Cyrille Ekwalla : Vous avez aussi écrit sur la Décentralisation…

Eugène Nyambal :
Aujourd’hui, le découpage actuel du Cameroun en dix régions ne répond plus aux défis du Cameroun, ni même à ses besoins. Les pays forts, les pays qui se développent se découpent différemment. Dans un pays où tout se décide à Yaoundé, dans lequel tout le monde, civils et militaires, ne se sent redevable que devant le chef de l’Etat, il n’ ya aucune incitation à rendre service à la population. Moi, pour le Cameroun de demain, je vois un Cameroun avec un nombre de régions restreint et de taille économique critique. Par exemple, trois (3) régions –pôles économiques : Le Grand Nord (Extrême Nord Nord et Adamaoua), le Centre-Est (Centre Sud et Est) et l’Ouest (Nord Ouest, Sud Ouest, Ouest et Littoral). Chaque région tirant atout de ce qu’elle possède ; chacune ayant à sa tête un gouverneur élu, redevable devant les électeurs et le gouvernement central ayant un rôle de coordination et de promotion de la cohésion nationale.
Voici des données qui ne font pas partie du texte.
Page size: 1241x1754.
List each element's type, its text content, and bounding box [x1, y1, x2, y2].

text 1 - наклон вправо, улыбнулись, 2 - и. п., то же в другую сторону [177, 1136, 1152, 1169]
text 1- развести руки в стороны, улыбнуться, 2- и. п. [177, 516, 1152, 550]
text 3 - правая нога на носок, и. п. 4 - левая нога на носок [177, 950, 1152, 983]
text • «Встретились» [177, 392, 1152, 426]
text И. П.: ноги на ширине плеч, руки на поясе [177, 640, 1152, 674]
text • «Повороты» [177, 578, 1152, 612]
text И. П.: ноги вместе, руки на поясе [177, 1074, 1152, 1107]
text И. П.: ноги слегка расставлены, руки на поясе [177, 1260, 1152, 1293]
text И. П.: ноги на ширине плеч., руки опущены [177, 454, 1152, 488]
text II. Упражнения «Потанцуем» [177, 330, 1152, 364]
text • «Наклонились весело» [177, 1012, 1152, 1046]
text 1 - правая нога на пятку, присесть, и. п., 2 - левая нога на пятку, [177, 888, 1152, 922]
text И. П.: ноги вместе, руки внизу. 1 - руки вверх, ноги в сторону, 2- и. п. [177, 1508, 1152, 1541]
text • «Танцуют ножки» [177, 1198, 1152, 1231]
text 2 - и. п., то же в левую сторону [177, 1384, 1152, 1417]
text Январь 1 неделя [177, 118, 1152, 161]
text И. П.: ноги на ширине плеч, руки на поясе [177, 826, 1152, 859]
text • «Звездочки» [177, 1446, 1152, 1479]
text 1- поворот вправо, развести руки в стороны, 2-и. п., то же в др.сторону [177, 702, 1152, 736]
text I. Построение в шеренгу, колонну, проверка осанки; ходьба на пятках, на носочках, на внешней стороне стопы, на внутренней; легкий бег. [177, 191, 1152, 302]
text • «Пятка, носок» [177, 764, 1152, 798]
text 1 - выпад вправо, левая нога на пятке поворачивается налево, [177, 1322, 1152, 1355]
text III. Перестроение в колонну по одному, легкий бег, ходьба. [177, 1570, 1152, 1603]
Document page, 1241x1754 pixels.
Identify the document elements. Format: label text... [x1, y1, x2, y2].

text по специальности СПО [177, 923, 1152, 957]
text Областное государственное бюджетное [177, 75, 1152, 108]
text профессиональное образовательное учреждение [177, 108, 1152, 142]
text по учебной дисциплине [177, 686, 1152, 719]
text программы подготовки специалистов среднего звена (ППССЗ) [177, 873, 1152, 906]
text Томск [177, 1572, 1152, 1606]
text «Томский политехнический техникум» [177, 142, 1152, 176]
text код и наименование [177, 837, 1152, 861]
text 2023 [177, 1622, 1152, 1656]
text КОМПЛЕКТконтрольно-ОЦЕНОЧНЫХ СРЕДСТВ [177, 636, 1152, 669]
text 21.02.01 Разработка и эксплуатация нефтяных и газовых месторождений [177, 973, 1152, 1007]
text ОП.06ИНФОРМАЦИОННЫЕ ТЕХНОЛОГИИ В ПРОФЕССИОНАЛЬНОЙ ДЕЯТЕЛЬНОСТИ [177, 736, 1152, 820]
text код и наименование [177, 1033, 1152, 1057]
Nous ne pouvons pas continuer comme cela. Le Cameroun doit avoir un rayonnement pus grand, au-delà de la Cemac, qui n’est pas viable à long terme car nous avons un marché de 34 millions alors que les autres entités régionales comptent chacune au moins 200 millions d’habitants. Et c’est en se dotant de régions autonomes sur les plans économique et social qu’on peut y arriver. (…) Je ne dis pas de laisser tomber la Cemac, au contraire. Le Cameroun doit y jouer un rôle comme l’Allemagne le joue en Europe…mais ensuite on doit établir des coopérations plus étroites avec d’autres pôles économiques(…) et prendre des décisions importantes plus tard.


Cyrille Ekwalla : À vous entendre, on a l’impression que vous allez franchir le pas de la politique active ?

Eugène Nyambal :
Je vous l’ai dit que je suis un citoyen engagé et quand j’observe mon pays, je suis interpellé par la souffrance des camerounais.. J’ai également une haute image du Cameroun, je pense qu’on peut construire un grand pays. En ce qui concerne mon implication politique, vous savez c’est F. Mitterand qui disait qu’"il faut laisser le temps au temps", mais je ne saurais vous cacher que l’avenir de mon pays m’interpelle au plus haut point. Je souhaite que les camerounais prennent conscience de la grandeur de notre pays, que nous devons construire ensemble. Surtout pour les plus jeunes, pour qu’ils aient les mêmes opportunités que nous, les aînés, avons eues.